Bestuurdersaansprakelijkheid
In OR 2013-0089 wordt de bestuurder van een vennootschap persoonlijk aansprakelijk gehouden op grond van artikel 2:248 lid 2 BW jo artikel 2:394 BW en artikel 2:10 BW. Het is de bestuurder volgens het gerechtshof Arnhem niet gelukt het wettelijke vermoeden dat zijn kennelijk onbehoorlijke taakvervulling een belangrijke oorzaak van het faillissement is, te ontzenuwen.

Ondernemingsraad
Graag wijs ik u ook nog op OR 2013-0087, waarin de ondernemingsraad in kort geding vordert dat verboden wordt tot uitvoering van de voorgenomen besluiten over te gaan waar de ondernemingsraad negatief op had geadviseerd. In het bijzonder willen zij verbieden dat de moedervennootschap van de onderneming de landingsrechten op het vliegveld Eindhoven zal gaan verhandelen. De kantonrechter Rotterdam overweegt dat vaststaat dat er bij verhandeling van die rechten buiten het concern geen vluchten meer kunnen plaatsvinden door de onderneming vanuit Eindhoven. Aannemelijk is dat dit tot gevolg heeft dat aan de werkzaamheden van de onderneming op de basis Eindhoven in feite de grondslag komt te ontvallen. Indien dit zou gebeuren, wordt een procedure ex artikel 26 WOR tegen het besluit van de onderneming door de ondernemingsraad in feite zinloos, waarmee tekort wordt gedaan aan de medezeggenschapsrechten van de ondernemingsraad tegen de onderneming terzake dat besluit. De kantonrechter laat in het midden of er sprake is van medeondernemerschap van de moedervennootschap. Zoals partijen terecht hebben aangevoerd, is de Ondernemingskamer specifiek aangewezen voor beslissingen over deze materie. Bovendien leent een kort geding zich niet voor een vergaand onderzoek daarnaar.
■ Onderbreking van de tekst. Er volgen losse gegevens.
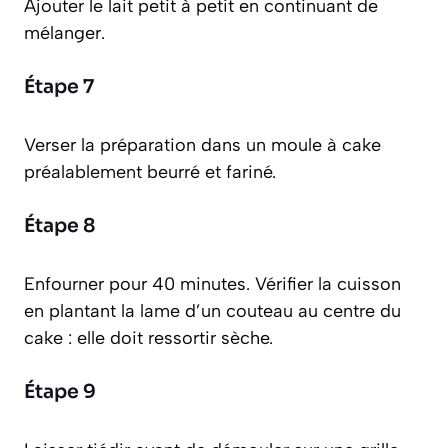
Ajouter le lait petit à petit en continuant de
mélanger.
Étape 7
Verser la préparation dans un moule à cake
préalablement beurré et fariné.
Étape 8
Enfourner pour 40 minutes. Vérifier la cuisson
en plantant la lame d’un couteau au centre du
cake : elle doit ressortir sèche.
Étape 9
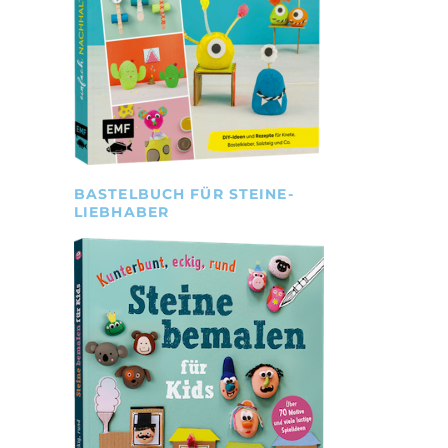
BASTELBUCH FÜR STEINE-
LIEBHABER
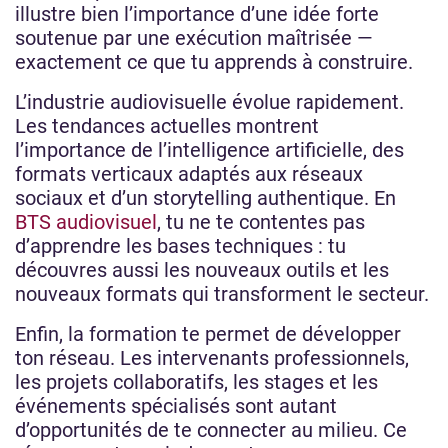
illustre bien l’importance d’une idée forte
soutenue par une exécution maîtrisée —
exactement ce que tu apprends à construire.
L’industrie audiovisuelle évolue rapidement.
Les tendances actuelles montrent
l’importance de l’intelligence artificielle, des
formats verticaux adaptés aux réseaux
sociaux et d’un storytelling authentique. En
BTS audiovisuel
, tu ne te contentes pas
d’apprendre les bases techniques : tu
découvres aussi les nouveaux outils et les
nouveaux formats qui transforment le secteur.
Enfin, la formation te permet de développer
ton réseau. Les intervenants professionnels,
les projets collaboratifs, les stages et les
événements spécialisés sont autant
d’opportunités de te connecter au milieu. Ce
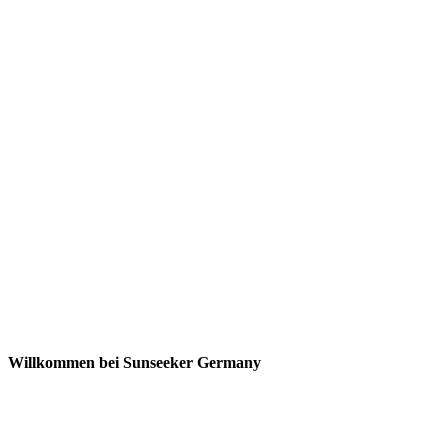
Willkommen bei Sunseeker Germany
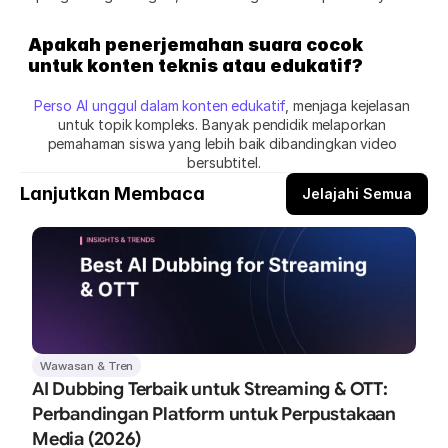
Apakah penerjemahan suara cocok 
untuk konten teknis atau edukatif?
Perso AI unggul dalam konten edukatif
, menjaga kejelasan 
untuk topik kompleks. Banyak pendidik melaporkan 
pemahaman siswa yang lebih baik dibandingkan video 
bersubtitel.
Lanjutkan Membaca
Jelajahi Semua
Wawasan & Tren
AI Dubbing Terbaik untuk Streaming & OTT: 
Perbandingan Platform untuk Perpustakaan 
Media (2026)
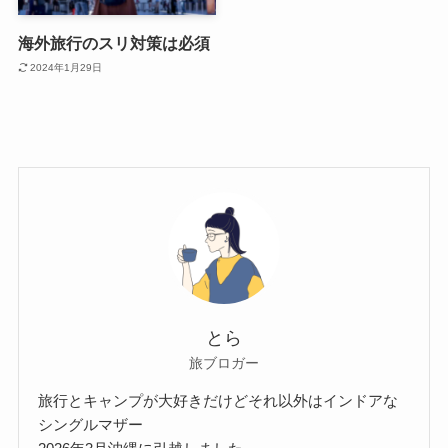
海外旅行のスリ対策は必須
2024年1月29日
とら
旅ブロガー
旅行とキャンプが大好きだけどそれ以外はインドアな
シングルマザー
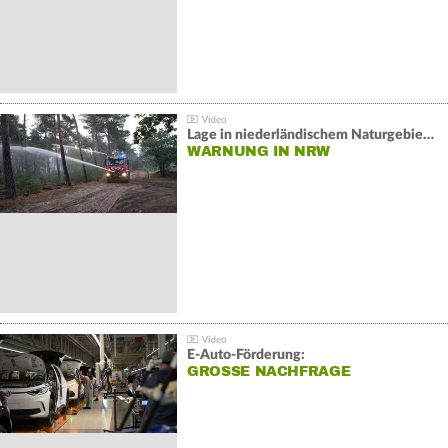
Lage in niederländischem Naturgebiet stabil
WARNUNG IN NRW
E-Auto-Förderung:
GROSSE NACHFRAGE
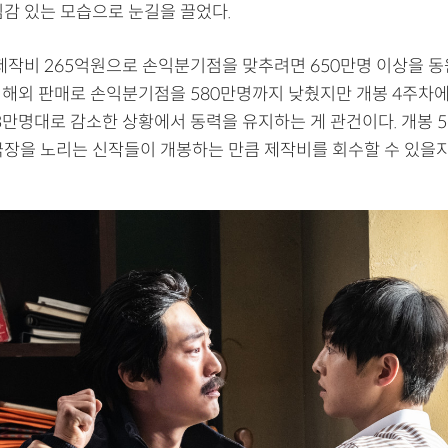
임감 있는 모습으로 눈길을 끌었다.
순제작비 265억원으로 손익분기점을 맞추려면 650만명 이상을 동
국 해외 판매로 손익분기점을 580만명까지 낮췄지만 개봉 4주차
 3만명대로 감소한 상황에서 동력을 유지하는 게 관건이다. 개봉 
극장을 노리는 신작들이 개봉하는 만큼 제작비를 회수할 수 있을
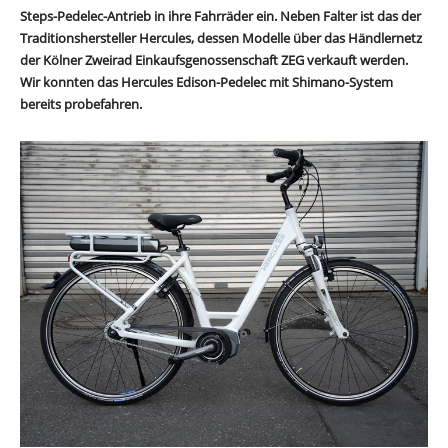
Steps-Pedelec-Antrieb in ihre Fahrräder ein. Neben Falter ist das der
Traditionshersteller Hercules, dessen Modelle über das Händlernetz
der Kölner Zweirad Einkaufsgenossenschaft ZEG verkauft werden.
Wir konnten das Hercules Edison-Pedelec mit Shimano-System
bereits probefahren.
De kantonrechter volstaat met het voorlopige oordeel dat niet valt uit te sluiten dat sprake is van medeondernemerschap van Y. De kantonrechter is derhalve van oordeel dat de mogelijkheid bestaat dat de ondernemingraad door het verhandelen van de landingsrechten op dit moment tekort wordt gedaan in de voor haar bestaande medezeggenschapsrechten ten opzichte van gedaagden en wijst een voorziening toe.

Vereenzelviging
Ten slotte wijs ik u nog op OR 2013-0090, waarin een beroep op grond van vereenzelviging ook ditmaal niet slaagt.